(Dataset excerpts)
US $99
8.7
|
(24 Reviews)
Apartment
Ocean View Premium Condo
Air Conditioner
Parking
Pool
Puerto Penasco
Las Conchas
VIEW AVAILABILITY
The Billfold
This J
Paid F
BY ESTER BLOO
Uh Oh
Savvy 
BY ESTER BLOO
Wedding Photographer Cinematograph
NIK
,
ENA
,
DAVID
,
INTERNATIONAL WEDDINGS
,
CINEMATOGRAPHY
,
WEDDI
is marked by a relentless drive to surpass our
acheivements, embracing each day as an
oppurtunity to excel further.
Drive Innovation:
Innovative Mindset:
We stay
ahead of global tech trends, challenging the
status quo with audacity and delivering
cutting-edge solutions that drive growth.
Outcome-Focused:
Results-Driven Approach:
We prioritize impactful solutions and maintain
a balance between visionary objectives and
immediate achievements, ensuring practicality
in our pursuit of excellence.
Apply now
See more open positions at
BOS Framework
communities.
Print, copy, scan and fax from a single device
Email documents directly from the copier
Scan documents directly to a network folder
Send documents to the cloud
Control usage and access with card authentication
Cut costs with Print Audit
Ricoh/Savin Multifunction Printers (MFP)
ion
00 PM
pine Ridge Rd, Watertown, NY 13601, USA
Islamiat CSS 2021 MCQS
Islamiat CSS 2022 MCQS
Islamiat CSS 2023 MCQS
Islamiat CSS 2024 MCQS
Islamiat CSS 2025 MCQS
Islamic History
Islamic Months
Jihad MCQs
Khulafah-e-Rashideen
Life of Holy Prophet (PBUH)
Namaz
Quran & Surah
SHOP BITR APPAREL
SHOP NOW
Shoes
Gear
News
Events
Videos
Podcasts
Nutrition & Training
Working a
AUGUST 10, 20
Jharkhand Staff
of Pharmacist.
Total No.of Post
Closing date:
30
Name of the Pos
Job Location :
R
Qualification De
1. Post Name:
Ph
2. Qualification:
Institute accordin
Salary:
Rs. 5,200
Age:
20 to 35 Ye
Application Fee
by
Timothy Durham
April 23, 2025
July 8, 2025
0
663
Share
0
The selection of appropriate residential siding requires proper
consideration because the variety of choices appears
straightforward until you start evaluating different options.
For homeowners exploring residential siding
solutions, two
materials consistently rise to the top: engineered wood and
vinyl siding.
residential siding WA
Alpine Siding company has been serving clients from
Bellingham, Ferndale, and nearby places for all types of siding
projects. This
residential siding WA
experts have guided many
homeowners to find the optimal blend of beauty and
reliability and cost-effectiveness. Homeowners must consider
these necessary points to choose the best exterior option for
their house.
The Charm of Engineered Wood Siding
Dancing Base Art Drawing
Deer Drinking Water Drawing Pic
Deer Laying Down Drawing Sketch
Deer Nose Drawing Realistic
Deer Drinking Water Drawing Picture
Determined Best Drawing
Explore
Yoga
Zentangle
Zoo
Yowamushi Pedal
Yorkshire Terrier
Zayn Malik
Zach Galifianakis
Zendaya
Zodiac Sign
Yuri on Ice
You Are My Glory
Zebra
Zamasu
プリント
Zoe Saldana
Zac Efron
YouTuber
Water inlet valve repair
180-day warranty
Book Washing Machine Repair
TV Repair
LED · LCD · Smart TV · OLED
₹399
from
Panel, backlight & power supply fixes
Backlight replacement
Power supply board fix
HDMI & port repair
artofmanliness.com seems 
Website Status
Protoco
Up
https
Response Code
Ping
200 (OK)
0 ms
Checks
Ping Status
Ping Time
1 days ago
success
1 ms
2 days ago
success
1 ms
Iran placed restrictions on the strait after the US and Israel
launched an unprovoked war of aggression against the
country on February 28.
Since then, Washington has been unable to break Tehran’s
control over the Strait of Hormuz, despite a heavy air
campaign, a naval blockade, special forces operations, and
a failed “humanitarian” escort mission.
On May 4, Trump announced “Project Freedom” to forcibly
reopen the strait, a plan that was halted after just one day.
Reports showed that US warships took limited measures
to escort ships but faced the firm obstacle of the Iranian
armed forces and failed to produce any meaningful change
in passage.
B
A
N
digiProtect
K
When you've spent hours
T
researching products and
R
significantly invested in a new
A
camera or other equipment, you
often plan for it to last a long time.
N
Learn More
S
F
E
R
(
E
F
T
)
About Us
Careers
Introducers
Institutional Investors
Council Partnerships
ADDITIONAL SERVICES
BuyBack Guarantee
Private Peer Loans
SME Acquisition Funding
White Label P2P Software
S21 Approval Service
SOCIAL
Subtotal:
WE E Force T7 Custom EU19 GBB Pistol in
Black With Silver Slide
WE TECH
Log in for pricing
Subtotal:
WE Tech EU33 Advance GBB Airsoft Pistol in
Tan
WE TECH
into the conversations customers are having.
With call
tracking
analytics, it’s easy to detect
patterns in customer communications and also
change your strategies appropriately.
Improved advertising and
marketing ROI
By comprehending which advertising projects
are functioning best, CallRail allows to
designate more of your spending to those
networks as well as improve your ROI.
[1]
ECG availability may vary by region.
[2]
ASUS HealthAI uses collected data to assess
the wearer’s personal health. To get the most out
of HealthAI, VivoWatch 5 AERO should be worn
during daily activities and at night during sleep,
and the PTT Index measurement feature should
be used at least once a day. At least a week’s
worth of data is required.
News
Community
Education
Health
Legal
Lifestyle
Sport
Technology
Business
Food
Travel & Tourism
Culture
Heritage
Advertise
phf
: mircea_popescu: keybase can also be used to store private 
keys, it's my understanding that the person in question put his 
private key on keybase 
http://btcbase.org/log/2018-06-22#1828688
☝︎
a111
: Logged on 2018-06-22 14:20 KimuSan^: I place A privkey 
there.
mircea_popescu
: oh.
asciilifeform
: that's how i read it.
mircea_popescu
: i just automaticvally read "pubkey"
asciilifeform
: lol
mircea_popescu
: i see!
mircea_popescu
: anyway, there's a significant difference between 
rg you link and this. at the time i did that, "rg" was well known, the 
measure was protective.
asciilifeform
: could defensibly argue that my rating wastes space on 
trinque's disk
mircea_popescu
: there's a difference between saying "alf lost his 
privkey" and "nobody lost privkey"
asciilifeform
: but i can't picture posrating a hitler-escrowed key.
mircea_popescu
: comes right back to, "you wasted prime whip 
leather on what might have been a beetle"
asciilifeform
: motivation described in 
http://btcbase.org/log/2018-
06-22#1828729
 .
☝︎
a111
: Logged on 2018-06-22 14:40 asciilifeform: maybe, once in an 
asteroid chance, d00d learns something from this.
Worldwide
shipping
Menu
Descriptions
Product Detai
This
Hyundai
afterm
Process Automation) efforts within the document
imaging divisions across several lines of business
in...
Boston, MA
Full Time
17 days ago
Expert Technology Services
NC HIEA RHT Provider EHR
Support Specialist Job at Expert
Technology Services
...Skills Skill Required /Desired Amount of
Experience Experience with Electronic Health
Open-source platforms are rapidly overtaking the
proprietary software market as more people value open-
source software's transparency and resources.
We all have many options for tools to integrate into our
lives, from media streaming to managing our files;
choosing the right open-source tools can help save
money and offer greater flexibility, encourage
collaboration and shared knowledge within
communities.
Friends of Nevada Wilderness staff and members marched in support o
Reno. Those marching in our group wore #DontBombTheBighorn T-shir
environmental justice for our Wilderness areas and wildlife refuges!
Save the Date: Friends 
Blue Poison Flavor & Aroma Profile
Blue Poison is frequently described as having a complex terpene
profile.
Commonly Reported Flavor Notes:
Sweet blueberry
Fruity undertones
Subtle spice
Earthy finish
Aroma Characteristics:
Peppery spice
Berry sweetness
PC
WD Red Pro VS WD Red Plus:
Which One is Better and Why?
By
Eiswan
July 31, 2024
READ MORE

§ What you will do
Wherever the word "should" appears in a line of the data, copy that line.

§ Answer to the exercise
of HealthAI, VivoWatch 5 AERO should be worn
and the PTT Index measurement feature should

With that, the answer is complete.